只是心爱之人被欺负,母后被毒害,这些他都难以释怀。
从前他一心向善,现在却不得不学会了算计与利用。
他以青楼舞姬之事派人参了周延,顺利揽下了他的差事,又暗中搜集凌家罪证,借他人之手呈上,为凌家坍塌添柴加火。
放在从前,他绝不会如此。
只是时移势易,他终究也在权利追逐中学会了尔虞我诈。
好在,他的身边还有卫驰。
夜色降临,两人喝了一坛又一坛,最后都有些迷糊了,还抱着酒坛子要干杯。
“侧妃,殿下醉得厉害,您当心身子。

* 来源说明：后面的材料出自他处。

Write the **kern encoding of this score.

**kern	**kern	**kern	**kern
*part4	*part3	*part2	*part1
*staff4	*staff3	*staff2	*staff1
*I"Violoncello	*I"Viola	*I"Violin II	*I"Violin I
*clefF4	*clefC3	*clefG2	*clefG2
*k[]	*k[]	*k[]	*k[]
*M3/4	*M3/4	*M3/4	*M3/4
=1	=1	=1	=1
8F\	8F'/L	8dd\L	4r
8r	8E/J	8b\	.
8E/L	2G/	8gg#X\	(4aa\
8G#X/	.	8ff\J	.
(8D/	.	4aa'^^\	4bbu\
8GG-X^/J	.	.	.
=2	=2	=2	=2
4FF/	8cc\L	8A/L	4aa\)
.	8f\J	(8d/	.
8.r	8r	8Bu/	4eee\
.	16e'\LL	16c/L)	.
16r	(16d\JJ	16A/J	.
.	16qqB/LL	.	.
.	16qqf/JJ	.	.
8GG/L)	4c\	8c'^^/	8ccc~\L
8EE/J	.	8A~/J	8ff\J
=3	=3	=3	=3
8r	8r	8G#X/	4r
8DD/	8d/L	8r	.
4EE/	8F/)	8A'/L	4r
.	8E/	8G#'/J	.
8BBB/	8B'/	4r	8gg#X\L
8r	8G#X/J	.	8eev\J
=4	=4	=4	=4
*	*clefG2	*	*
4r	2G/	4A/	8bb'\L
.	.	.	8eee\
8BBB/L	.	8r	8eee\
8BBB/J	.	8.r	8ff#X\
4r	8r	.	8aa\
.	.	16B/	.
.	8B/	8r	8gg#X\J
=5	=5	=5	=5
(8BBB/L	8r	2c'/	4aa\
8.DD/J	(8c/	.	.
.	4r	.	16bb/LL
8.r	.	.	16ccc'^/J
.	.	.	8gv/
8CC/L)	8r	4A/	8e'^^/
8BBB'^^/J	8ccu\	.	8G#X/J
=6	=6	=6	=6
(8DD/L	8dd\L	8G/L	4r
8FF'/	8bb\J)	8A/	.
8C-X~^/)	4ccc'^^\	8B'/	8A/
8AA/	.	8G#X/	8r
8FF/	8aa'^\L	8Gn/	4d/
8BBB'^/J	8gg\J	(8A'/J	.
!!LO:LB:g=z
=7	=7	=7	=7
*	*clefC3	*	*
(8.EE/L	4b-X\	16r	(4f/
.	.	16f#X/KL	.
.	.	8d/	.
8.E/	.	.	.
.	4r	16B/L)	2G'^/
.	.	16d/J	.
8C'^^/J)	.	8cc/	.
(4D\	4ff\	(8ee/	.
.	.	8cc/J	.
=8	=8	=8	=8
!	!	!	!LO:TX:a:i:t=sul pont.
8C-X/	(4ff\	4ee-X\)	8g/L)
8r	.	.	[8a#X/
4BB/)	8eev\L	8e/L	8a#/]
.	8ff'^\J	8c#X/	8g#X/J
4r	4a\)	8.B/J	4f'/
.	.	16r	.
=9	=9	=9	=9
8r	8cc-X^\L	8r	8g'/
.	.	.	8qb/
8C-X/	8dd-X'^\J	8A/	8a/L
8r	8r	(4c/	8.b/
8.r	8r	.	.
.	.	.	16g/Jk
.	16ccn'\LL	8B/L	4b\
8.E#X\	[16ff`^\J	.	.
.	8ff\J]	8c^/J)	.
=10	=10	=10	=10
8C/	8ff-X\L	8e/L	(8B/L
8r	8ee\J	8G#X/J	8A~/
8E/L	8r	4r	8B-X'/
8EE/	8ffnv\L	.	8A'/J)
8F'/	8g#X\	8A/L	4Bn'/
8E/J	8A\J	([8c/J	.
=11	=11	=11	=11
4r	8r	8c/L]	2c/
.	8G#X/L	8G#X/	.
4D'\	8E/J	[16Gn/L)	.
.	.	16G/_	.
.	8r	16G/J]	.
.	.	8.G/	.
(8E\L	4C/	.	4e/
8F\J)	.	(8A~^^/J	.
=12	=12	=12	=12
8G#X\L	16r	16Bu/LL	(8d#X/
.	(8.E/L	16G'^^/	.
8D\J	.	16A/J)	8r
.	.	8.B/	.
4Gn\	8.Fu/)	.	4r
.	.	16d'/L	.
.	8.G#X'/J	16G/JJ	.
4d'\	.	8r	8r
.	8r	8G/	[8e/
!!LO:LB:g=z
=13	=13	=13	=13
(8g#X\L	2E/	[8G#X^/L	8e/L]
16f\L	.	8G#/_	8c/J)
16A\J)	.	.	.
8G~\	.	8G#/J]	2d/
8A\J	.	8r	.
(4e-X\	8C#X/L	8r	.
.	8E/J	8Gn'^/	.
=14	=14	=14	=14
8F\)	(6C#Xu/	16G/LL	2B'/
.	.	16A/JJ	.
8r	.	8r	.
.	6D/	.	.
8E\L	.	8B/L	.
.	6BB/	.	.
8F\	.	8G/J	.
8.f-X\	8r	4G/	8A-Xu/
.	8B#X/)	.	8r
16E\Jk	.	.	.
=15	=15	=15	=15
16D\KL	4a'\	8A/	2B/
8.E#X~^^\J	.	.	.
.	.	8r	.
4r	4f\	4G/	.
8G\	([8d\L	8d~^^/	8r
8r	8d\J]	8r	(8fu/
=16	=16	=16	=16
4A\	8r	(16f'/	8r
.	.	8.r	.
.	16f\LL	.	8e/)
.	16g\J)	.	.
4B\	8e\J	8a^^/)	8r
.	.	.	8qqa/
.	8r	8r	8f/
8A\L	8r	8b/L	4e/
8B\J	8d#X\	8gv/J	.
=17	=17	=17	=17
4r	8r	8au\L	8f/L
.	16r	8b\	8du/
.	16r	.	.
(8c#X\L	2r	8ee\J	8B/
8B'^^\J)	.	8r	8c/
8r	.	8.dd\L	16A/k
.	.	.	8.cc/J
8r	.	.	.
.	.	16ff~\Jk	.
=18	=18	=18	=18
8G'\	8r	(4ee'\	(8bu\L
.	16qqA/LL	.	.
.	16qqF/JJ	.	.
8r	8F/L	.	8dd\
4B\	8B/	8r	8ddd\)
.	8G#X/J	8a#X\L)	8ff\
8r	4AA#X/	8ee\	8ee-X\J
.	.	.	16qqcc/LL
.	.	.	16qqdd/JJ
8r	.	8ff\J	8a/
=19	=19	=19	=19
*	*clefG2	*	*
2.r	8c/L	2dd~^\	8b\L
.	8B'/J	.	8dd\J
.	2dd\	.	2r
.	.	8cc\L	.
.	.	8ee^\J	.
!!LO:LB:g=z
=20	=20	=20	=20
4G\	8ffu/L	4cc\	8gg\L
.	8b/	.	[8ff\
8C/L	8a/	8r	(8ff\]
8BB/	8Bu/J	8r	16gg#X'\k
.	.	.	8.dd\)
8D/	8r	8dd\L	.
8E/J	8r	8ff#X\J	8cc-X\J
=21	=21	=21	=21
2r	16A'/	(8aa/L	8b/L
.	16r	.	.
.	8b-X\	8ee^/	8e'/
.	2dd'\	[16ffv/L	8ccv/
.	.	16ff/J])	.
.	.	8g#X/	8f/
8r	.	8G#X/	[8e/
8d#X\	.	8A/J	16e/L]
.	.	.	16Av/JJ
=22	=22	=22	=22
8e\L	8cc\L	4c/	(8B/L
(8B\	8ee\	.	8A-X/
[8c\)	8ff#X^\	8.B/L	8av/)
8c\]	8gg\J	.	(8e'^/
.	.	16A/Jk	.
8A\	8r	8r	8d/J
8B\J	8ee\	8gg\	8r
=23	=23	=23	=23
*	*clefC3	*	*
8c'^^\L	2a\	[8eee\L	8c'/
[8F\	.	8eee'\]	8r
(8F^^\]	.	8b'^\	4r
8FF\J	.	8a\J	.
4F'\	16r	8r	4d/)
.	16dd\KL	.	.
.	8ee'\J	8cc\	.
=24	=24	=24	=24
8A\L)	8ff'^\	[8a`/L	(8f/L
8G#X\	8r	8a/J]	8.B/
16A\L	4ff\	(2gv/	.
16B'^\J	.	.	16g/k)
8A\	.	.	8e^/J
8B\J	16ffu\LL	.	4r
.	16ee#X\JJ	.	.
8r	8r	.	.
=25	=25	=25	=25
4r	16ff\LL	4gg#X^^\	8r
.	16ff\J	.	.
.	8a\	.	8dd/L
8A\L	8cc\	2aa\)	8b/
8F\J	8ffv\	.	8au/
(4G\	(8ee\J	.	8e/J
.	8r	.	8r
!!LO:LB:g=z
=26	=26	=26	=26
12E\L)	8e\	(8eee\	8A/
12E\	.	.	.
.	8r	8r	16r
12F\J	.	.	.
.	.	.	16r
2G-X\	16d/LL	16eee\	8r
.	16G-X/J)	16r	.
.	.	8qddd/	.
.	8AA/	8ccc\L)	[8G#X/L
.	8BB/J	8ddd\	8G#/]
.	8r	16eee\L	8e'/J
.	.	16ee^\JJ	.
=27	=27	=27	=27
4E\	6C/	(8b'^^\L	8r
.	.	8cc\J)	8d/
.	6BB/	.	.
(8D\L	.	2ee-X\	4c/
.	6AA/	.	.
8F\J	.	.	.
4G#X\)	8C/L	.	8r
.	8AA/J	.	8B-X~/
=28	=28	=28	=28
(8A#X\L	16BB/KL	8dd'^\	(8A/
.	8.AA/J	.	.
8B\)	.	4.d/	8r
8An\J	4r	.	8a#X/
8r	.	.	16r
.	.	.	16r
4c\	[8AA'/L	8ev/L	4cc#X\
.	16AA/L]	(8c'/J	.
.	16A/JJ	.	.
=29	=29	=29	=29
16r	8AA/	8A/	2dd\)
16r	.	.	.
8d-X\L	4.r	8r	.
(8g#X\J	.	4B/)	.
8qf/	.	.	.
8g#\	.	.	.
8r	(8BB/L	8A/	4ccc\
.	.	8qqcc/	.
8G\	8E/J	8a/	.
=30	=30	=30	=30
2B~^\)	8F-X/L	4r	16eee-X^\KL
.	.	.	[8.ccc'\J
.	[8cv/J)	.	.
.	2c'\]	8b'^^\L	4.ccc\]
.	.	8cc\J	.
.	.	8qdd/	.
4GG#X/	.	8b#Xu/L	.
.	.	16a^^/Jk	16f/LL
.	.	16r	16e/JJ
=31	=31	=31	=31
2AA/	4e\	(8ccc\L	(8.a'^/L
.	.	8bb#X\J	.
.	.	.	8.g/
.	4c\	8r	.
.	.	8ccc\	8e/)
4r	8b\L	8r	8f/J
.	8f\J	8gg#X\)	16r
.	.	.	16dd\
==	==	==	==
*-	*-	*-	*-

”
庄盈盈看着醉醺醺的两人,颇有些无奈,她走到周延身侧,温声道:“殿下,该回去歇息了。”
周延努力睁开眼睛,对上庄盈盈忧虑的目光,清醒了几分,“盈盈,你来了。”
“殿下,你怎么喝这么多酒呀?我带了醒酒汤来,你快喝一碗。”
周延不说话,只盯着她看。
就在庄盈盈以为他又醉糊涂了时,他伸手轻轻摸了摸她的脸,又摸了摸她已经隆起的肚子,脸色露出幸福的笑容。
“我心安处,盈盈也。”
庄盈盈被他这猝不及防的情话搞得脸热,立即把醒酒汤塞到他手里。
周延咕咚咕咚喝完,看着同样迷离的卫驰,拍了拍他的肩膀,面露同情。
“我有归处了,阿驰,你也赶紧找一个吧。”
卫驰比他清醒一些,却也是半斤八两,闻言立刻抬起头,掷地有声道:“我也有。”
“你没有!”
“我有!”
庄盈盈看着斗争不休的两人,有些头疼。
方才好好哥俩一起喝酒谈心呢,转眼就吵起来了。
“卫将军,天色已晚,你就在府上歇息吧,我派人去卫府传个话。”
卫驰却摆摆手,一本正经道:“不必了,我有归处。”
他目光定定看着她,仿佛在说,你不信?
庄盈盈不敢再劝,“好,好,那你回家吧。”
夜色朦胧,纪石驾着马车拉着醉醺醺的卫驰往家赶,车门被打开,卫驰的头凑过来。
“不是这条路。”
纪石被突如其来的声音吓得一哆嗦,看了看路,狐疑道:“没走错啊。”
卫驰信誓旦旦,“是那边。”
纪石挠挠头,那不是回家的道啊。
但他不拗不过自家公子,沿着卫驰指的路而行,一番折腾后,最后成功到达了姚府……偏门。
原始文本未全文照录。